[Given information — start]

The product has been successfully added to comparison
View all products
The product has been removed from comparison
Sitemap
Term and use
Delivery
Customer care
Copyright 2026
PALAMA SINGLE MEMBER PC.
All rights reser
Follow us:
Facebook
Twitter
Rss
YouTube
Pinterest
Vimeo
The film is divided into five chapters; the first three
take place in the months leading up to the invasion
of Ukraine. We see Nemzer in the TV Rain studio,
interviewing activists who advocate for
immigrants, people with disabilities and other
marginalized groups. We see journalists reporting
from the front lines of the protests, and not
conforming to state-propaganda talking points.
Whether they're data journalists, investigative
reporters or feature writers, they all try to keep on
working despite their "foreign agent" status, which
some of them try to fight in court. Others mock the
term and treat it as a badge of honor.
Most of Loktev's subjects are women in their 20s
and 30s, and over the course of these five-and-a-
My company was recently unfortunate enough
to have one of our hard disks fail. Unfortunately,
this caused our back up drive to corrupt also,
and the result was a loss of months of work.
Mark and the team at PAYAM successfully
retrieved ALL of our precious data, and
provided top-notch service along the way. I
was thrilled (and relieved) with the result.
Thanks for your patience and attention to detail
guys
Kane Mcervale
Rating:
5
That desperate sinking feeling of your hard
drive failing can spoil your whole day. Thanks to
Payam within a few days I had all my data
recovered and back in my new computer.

[Given information — finish]
[Given information — start]

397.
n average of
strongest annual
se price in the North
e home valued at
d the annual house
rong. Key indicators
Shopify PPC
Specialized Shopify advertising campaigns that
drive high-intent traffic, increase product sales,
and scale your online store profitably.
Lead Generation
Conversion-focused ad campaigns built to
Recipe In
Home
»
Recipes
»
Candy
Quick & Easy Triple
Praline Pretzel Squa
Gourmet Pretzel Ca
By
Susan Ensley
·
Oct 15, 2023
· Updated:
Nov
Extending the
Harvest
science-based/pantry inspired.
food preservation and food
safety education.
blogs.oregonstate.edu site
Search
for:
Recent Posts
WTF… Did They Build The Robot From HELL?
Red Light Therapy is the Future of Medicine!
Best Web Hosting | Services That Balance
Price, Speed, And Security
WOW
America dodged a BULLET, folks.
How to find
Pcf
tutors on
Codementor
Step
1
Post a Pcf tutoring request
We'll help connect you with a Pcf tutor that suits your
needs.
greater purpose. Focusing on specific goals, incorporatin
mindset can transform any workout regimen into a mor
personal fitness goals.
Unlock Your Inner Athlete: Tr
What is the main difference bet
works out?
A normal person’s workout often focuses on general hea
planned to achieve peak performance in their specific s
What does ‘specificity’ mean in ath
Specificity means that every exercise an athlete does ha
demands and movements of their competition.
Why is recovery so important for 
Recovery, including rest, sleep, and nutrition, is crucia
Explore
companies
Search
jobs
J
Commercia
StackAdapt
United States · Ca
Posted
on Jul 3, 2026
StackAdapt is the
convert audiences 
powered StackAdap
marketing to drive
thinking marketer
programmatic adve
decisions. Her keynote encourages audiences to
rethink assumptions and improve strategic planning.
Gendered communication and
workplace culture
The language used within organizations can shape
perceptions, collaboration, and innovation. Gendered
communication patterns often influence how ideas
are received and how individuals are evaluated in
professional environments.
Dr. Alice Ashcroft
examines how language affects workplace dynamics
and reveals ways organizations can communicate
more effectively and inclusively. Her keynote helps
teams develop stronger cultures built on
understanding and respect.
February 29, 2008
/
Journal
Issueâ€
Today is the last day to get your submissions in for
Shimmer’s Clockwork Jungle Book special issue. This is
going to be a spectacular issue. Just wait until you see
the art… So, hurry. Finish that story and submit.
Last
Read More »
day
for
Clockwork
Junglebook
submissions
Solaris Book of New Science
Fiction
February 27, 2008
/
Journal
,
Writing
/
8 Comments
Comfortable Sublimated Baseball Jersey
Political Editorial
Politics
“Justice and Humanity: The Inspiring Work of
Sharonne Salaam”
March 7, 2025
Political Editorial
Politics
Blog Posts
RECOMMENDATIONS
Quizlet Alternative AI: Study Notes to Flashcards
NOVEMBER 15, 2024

[Given information — finish]
[Given information — start]

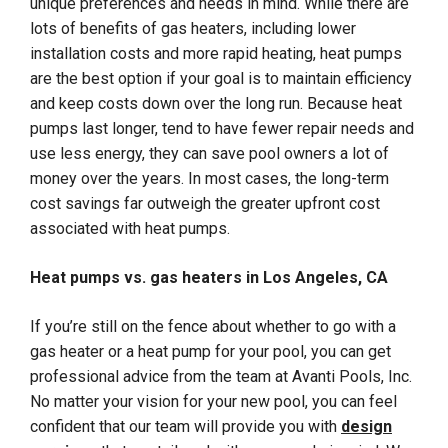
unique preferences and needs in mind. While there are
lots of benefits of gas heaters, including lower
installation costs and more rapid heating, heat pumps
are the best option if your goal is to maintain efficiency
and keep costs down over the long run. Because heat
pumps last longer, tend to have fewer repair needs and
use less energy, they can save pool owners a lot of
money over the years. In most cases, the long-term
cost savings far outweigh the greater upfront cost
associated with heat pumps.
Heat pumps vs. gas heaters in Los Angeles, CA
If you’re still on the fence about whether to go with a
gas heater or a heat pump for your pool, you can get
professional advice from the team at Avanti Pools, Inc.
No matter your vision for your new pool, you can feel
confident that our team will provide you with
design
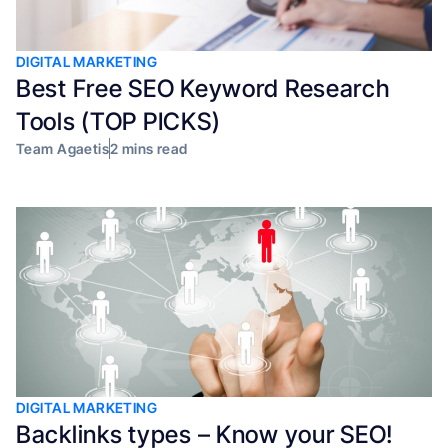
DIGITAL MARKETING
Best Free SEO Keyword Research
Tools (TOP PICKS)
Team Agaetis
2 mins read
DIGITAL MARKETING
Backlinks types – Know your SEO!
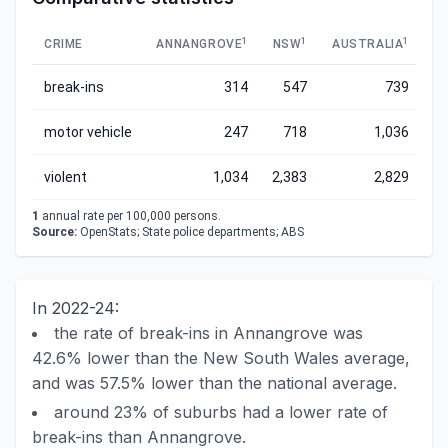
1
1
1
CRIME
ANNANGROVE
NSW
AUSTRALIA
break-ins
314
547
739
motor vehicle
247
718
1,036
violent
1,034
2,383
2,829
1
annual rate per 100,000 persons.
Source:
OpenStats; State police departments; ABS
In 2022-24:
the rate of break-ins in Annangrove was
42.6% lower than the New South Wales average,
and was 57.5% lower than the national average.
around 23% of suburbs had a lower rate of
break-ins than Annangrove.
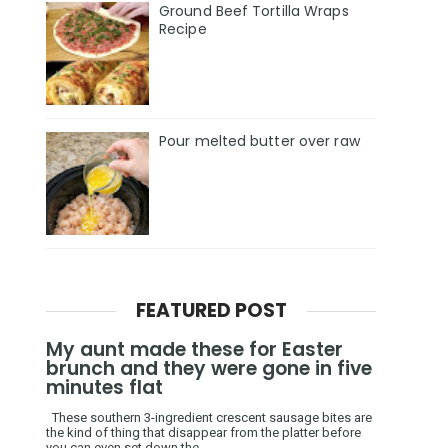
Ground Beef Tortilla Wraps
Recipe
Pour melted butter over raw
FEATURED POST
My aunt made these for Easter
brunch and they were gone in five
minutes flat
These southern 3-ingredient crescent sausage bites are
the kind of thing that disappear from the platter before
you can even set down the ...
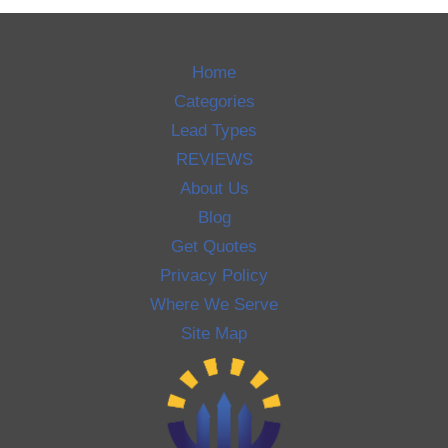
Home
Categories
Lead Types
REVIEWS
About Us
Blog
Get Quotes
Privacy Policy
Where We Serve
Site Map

[Given information — finish]

What is being asked: Output the rows of Block 1 again, unchanged, beginning at the line containing "The product has been successfully" and stopping after the line containing "term and treat it as a badge of honor.".

The completed task:
The product has been successfully added to comparison
View all products
The product has been removed from comparison
Sitemap
Term and use
Delivery
Customer care
Copyright 2026
PALAMA SINGLE MEMBER PC.
All rights reser
Follow us:
Facebook
Twitter
Rss
YouTube
Pinterest
Vimeo
The film is divided into five chapters; the first three
take place in the months leading up to the invasion
of Ukraine. We see Nemzer in the TV Rain studio,
interviewing activists who advocate for
immigrants, people with disabilities and other
marginalized groups. We see journalists reporting
from the front lines of the protests, and not
conforming to state-propaganda talking points.
Whether they're data journalists, investigative
reporters or feature writers, they all try to keep on
working despite their "foreign agent" status, which
some of them try to fight in court. Others mock the
term and treat it as a badge of honor.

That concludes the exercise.